Work to be completed
Return all lines of the listing below that carry the word "whether".

Supplied material
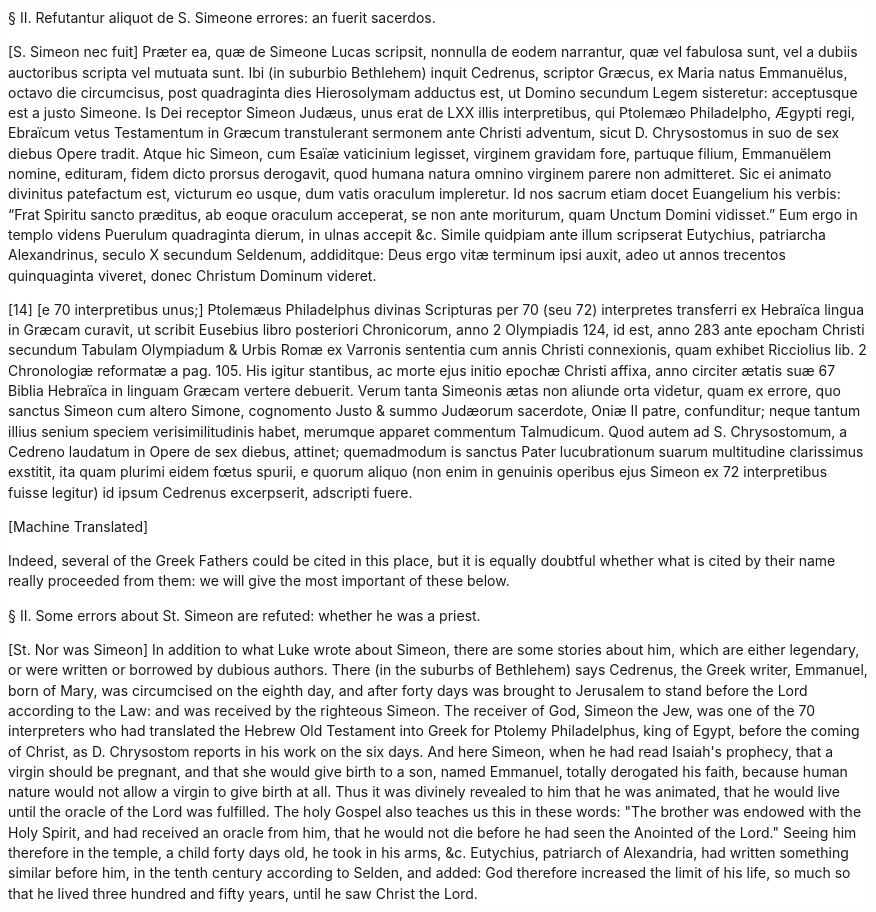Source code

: § II. Refutantur aliquot de S. Simeone errores: an fuerit sacerdos.

[S. Simeon nec fuit] Præter ea, quæ de Simeone Lucas scripsit, nonnulla de eodem narrantur, quæ vel fabulosa sunt, vel a dubiis auctoribus scripta vel mutuata sunt. Ibi (in suburbio Bethlehem) inquit Cedrenus, scriptor Græcus, ex Maria natus Emmanuëlus, octavo die circumcisus, post quadraginta dies Hierosolymam adductus est, ut Domino secundum Legem sisteretur: acceptusque est a justo Simeone. Is Dei receptor Simeon Judæus, unus erat de LXX illis interpretibus, qui Ptolemæo Philadelpho, Ægypti regi, Ebraïcum vetus Testamentum in Græcum transtulerant sermonem ante Christi adventum, sicut D. Chrysostomus in suo de sex diebus Opere tradit. Atque hic Simeon, cum Esaïæ vaticinium legisset, virginem gravidam fore, partuque filium, Emmanuëlem nomine, edituram, fidem dicto prorsus derogavit, quod humana natura omnino virginem parere non admitteret. Sic ei animato divinitus patefactum est, victurum eo usque, dum vatis oraculum impleretur. Id nos sacrum etiam docet Euangelium his verbis: “Frat Spiritu sancto præditus, ab eoque oraculum acceperat, se non ante moriturum, quam Unctum Domini vidisset.” Eum ergo in templo videns Puerulum quadraginta dierum, in ulnas accepit &c. Simile quidpiam ante illum scripserat Eutychius, patriarcha Alexandrinus, seculo X secundum Seldenum, addiditque: Deus ergo vitæ terminum ipsi auxit, adeo ut annos trecentos quinquaginta viveret, donec Christum Dominum videret.

[14] [e 70 interpretibus unus;] Ptolemæus Philadelphus divinas Scripturas per 70 (seu 72) interpretes transferri ex Hebraïca lingua in Græcam curavit, ut scribit Eusebius libro posteriori Chronicorum, anno 2 Olympiadis 124, id est, anno 283 ante epocham Christi secundum Tabulam Olympiadum & Urbis Romæ ex Varronis sententia cum annis Christi connexionis, quam exhibet Ricciolius lib. 2 Chronologiæ reformatæ a pag. 105. His igitur stantibus, ac morte ejus initio epochæ Christi affixa, anno circiter ætatis suæ 67 Biblia Hebraïca in linguam Græcam vertere debuerit. Verum tanta Simeonis ætas non aliunde orta videtur, quam ex errore, quo sanctus Simeon cum altero Simone, cognomento Justo & summo Judæorum sacerdote, Oniæ II patre, confunditur; neque tantum illius senium speciem verisimilitudinis habet, merumque apparet commentum Talmudicum. Quod autem ad S. Chrysostomum, a Cedreno laudatum in Opere de sex diebus, attinet; quemadmodum is sanctus Pater lucubrationum suarum multitudine clarissimus exstitit, ita quam plurimi eidem fœtus spurii, e quorum aliquo (non enim in genuinis operibus ejus Simeon ex 72 interpretibus fuisse legitur) id ipsum Cedrenus excerpserit, adscripti fuere.

[Machine Translated]

Indeed, several of the Greek Fathers could be cited in this place, but it is equally doubtful whether what is cited by their name really proceeded from them: we will give the most important of these below.

§ II. Some errors about St. Simeon are refuted: whether he was a priest.

[St. Nor was Simeon] In addition to what Luke wrote about Simeon, there are some stories about him, which are either legendary, or were written or borrowed by dubious authors. There (in the suburbs of Bethlehem) says Cedrenus, the Greek writer, Emmanuel, born of Mary, was circumcised on the eighth day, and after forty days was brought to Jerusalem to stand before the Lord according to the Law: and was received by the righteous Simeon. The receiver of God, Simeon the Jew, was one of the 70 interpreters who had translated the Hebrew Old Testament into Greek for Ptolemy Philadelphus, king of Egypt, before the coming of Christ, as D. Chrysostom reports in his work on the six days. And here Simeon, when he had read Isaiah's prophecy, that a virgin should be pregnant, and that she would give birth to a son, named Emmanuel, totally derogated his faith, because human nature would not allow a virgin to give birth at all. Thus it was divinely revealed to him that he was animated, that he would live until the oracle of the Lord was fulfilled. The holy Gospel also teaches us this in these words: "The brother was endowed with the Holy Spirit, and had received an oracle from him, that he would not die before he had seen the Anointed of the Lord." Seeing him therefore in the temple, a child forty days old, he took in his arms, &c. Eutychius, patriarch of Alexandria, had written something similar before him, in the tenth century according to Selden, and added: God therefore increased the limit of his life, so much so that he lived three hundred and fifty years, until he saw Christ the Lord.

Output of the exercise
Indeed, several of the Greek Fathers could be cited in this place, but it is equally doubtful whether what is cited by their name really proceeded from them: we will give the most important of these below.
§ II. Some errors about St. Simeon are refuted: whether he was a priest.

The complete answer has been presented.